On Sunday, New York Times reporter Alex Williams paid tribute to Harry Belafonte, the aging entertainer and fan of the late Cuban dictator Fidel Castro and the story included plenty of pictures from the lefty-studded NYC gala held in the entertainer’s honor (which Belafonte was unable to attend) (click “expand”):
“He put his money where his mouth is, and he put his career on the line,” said Laurence Fishburne at a gala Tuesday night celebrating the 95th birthday of Harry Belafonte, the groundbreaking entertainer whose fight for racial justice may prove an even more lasting legacy. “And he looked pretty while he was doing it.”
Mr. Fishburne was one of more than 1,000 elegantly attired attendees at The Town Hall theater in Manhattan for the first Harry Belafonte Social Justice Awards given by Sankofa.org, a social justice organization founded 10 years ago by Mr. Belafonte….
But as presenters including Spike Lee, Whoopi Goldberg and Michael Moore made clear, Mr. Belafonte has been an outspoken activist for racial justice since the Eisenhower years, when such a stand could prove career-threatening.
There was ample room there for news-gathering: Lee and Goldberg have recently embarrassed themselves with political controversies -- Lee by flirting with 9-11 “inside job” conspiracies, Goldberg with her shockingly bad take on the Holocaust. Not to mention “dapper” Al Sharpton, whose long history of racial arson rhetoric has been laundered by years at MSNBC.
None of that was mentioned, although if a gathering of conservatives were celebrating one of their own, The Times would certainly have brought up January 6 or pestered attendees about who they thought won the 2020 election. Instead, they made it about comparing themselves to Ukrainians facing a Russian invasion:
For Mr. Belafonte, grace and wit proved useful weapons in the fight for justice, those who knew him said. “We traveled all over the country and the world together, and I always loved his sense of humor,” said Cornel West, the professor and public intellectual who received a social justice award in education. “It’s hard to have a genuine revolutionary with a sense of the comic.”
But this was not merely a night for looking back. “You can’t fight for democracy in the Ukraine and not fight for it here,” said the Rev. Al Sharpton, looking dapper in a steel-blue three-piece suit.
To make matters worse, Williams let deceitful left-wing documentarian Michael Moore throw a lefty stink bomb to end the proceedings.
As the evening drew to a close, Mr. Moore sauntered onstage in a baggy black sweatshirt and cap. He pointed out that in 1927, the year Mr.
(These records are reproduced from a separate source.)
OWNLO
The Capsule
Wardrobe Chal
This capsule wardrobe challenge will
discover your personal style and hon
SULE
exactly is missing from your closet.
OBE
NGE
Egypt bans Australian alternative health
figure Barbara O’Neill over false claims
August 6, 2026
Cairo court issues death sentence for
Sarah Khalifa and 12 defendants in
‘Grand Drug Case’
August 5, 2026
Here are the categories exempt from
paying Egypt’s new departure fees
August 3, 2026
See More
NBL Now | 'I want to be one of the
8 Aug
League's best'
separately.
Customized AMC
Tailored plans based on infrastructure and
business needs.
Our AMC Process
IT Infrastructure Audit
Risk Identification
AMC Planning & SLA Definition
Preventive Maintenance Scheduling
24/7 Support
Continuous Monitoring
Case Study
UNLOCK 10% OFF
Belafonte was born, the highest-grossing film was “The Jazz Singer,” featuring a scene where Al Jolson, a white actor, performs in blackface, and, he said, “there was no Voting Rights Act for Black Americans -- just like now.”
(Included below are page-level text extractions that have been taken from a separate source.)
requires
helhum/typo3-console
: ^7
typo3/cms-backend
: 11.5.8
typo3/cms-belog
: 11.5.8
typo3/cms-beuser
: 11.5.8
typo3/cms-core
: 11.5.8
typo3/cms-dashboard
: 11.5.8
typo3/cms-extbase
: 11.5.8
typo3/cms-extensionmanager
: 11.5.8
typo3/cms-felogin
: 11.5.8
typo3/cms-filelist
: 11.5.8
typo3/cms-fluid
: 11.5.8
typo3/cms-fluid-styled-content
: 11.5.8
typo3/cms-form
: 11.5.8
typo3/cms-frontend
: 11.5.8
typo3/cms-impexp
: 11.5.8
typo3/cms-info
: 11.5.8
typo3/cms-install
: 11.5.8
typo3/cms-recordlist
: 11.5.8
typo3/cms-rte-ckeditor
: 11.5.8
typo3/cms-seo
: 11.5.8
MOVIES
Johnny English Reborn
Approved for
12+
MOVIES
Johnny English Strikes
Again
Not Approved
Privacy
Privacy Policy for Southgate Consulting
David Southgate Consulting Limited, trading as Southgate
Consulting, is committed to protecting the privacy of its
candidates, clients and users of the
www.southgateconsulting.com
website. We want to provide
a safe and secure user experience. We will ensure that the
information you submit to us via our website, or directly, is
The paper previously marked Belafonte’s 90th birthday in similar fashion, rolling out the red carpet for the Castro supporter in October 2016 in “Old Warrior Takes Stock But Continues the Fight” A subhead read that Belafonte was part of a festival “focusing on voting, mass incarceration and the relationship between community and law enforcement.”
It was quite nervy for writer Tamara Best to bring up “mass incarceration,” while ignoring her subject’s long, passionate support for the decidedly pro-incarceration Cuban Communist dictator Fidel Castro. Belafonte has been quoted: “If you believe in freedom, if you believe in justice, if you believe in democracy, you have no choice but to support Fidel Castro!” Well, Cubans certainly didn’t have any choice.
The double standard is more obvious when one watches this same newspaper work so feverishly to tie Fox News personalities to Russian dictator Vladimir Putin, no hero to anyone on the mainstream right.